_TO-DO ITEM_
Your copy should hold the lines below from the first through the one that contains "Browserspeichern, um personenbezogene", each retyped exactly, and no pictures.

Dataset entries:
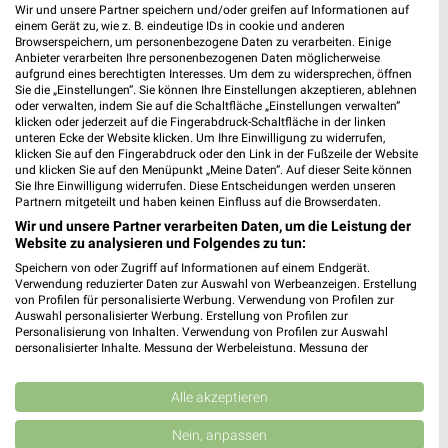
Wir und unsere Partner speichern und/oder greifen auf Informationen auf
XXXLutz
Thomas Philipps
einem Gerät zu, wie z. B. eindeutige IDs in cookie und anderen
Browserspeichern, um personenbezogene Daten zu verarbeiten. Einige
Anbieter verarbeiten Ihre personenbezogenen Daten möglicherweise
aufgrund eines berechtigten Interesses. Um dem zu widersprechen, öffnen
Sie die „Einstellungen“. Sie können Ihre Einstellungen akzeptieren, ablehnen
oder verwalten, indem Sie auf die Schaltfläche „Einstellungen verwalten“
klicken oder jederzeit auf die Fingerabdruck-Schaltfläche in der linken
unteren Ecke der Website klicken. Um Ihre Einwilligung zu widerrufen,
klicken Sie auf den Fingerabdruck oder den Link in der Fußzeile der Website
und klicken Sie auf den Menüpunkt „Meine Daten“. Auf dieser Seite können
Sie Ihre Einwilligung widerrufen. Diese Entscheidungen werden unseren
Partnern mitgeteilt und haben keinen Einfluss auf die Browserdaten.
Wir und unsere Partner verarbeiten Daten, um die Leistung der
Website zu analysieren und Folgendes zu tun:
Speichern von oder Zugriff auf Informationen auf einem Endgerät.
Verwendung reduzierter Daten zur Auswahl von Werbeanzeigen. Erstellung
von Profilen für personalisierte Werbung. Verwendung von Profilen zur
Auswahl personalisierter Werbung. Erstellung von Profilen zur
8,2 km
1,6 km
Personalisierung von Inhalten. Verwendung von Profilen zur Auswahl
Dieter Knoll
Angebote ab 10.08.
personalisierter Inhalte. Messung der Werbeleistung. Messung der
Gültig bis Fr. 14.08.
Gültig ab Mo. 10.08.
Performance von Inhalten. Analyse von Zielgruppen durch Statistiken oder
Kombinationen von Daten aus verschiedenen Quellen. Entwicklung und
Verbesserung der Angebote. Verwendung reduzierter Daten zur Auswahl
Alle akzeptieren
XXXLutz
Kaufland
von Inhalten.
Daten können außerhalb der Europäischen Union weitergegeben und in die
Nein, anpassen
USA gesendet werden.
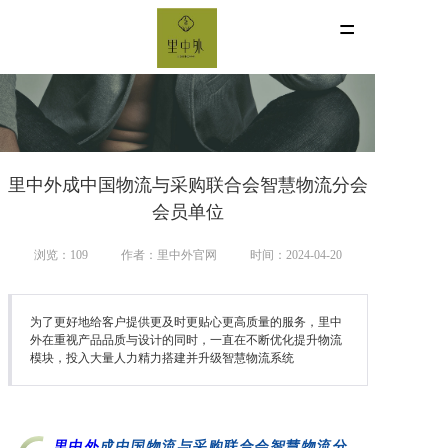
=
首页
新闻资讯
关于我们
里中外成中国物流与采购联合会智慧物流分会
会员单位
联系我们
浏览：109
作者：里中外官网
时间：2024-04-20
为了更好地给客户提供更及时更贴心更高质量的服务，里中
外在重视产品品质与设计的同时，一直在不断优化提升物流
模块，投入大量人力精力搭建并升级智慧物流系统
里中外
成中国物流与采购联合会智慧物流分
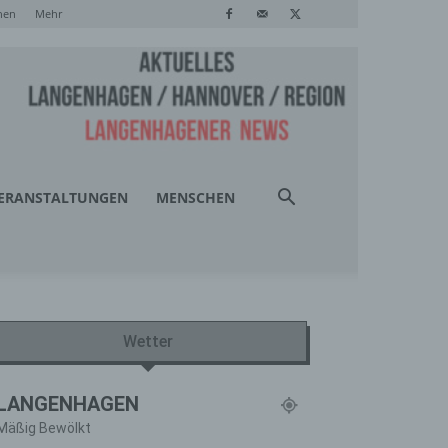
hen
Mehr
ERANSTALTUNGEN
MENSCHEN
Wetter
LANGENHAGEN
Mäßig Bewölkt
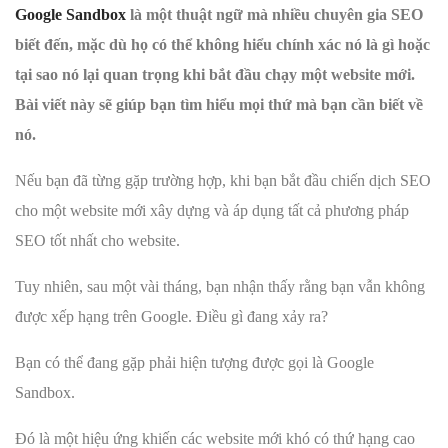
Google Sandbox
là một thuật ngữ mà nhiều chuyên gia SEO
biết đến, mặc dù họ có thể không hiểu chính xác nó là gì hoặc
tại sao nó lại quan trọng khi bắt đầu chạy một website mới.
Bài viết này sẽ giúp bạn tìm hiểu mọi thứ mà bạn cần biết về
nó.
Nếu bạn đã từng gặp trường hợp, khi bạn bắt đầu chiến dịch SEO
cho một website mới xây dựng và áp dụng tất cả phương pháp
SEO tốt nhất cho website.
Tuy nhiên, sau một vài tháng, bạn nhận thấy rằng bạn vẫn không
được xếp hạng trên Google. Điều gì đang xảy ra?
Bạn có thể đang gặp phải hiện tượng được gọi là Google
Sandbox.
Đó là một hiệu ứng khiến các website mới khó có thứ hạng cao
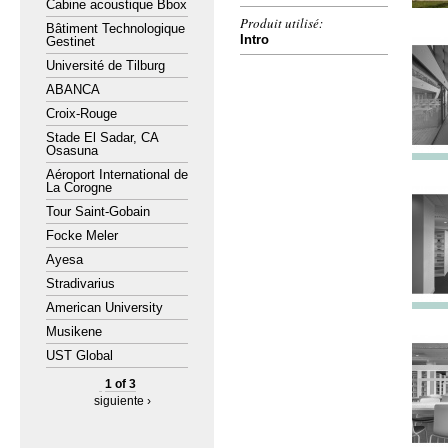
Cabine acoustique Bbox
Produit utilisé:
Bâtiment Technologique
Intro
Gestinet
Université de Tilburg
ABANCA
Croix-Rouge
Stade El Sadar, CA
Osasuna
Aéroport International de
La Corogne
Tour Saint-Gobain
Focke Meler
Ayesa
Stradivarius
American University
Musikene
UST Global
1 of 3
siguiente ›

_SOLVED PROBLEM_
Wir und unsere Partner speichern und/oder greifen auf Informationen auf
XXXLutz
Thomas Philipps
einem Gerät zu, wie z. B. eindeutige IDs in cookie und anderen
Browserspeichern, um personenbezogene Daten zu verarbeiten. Einige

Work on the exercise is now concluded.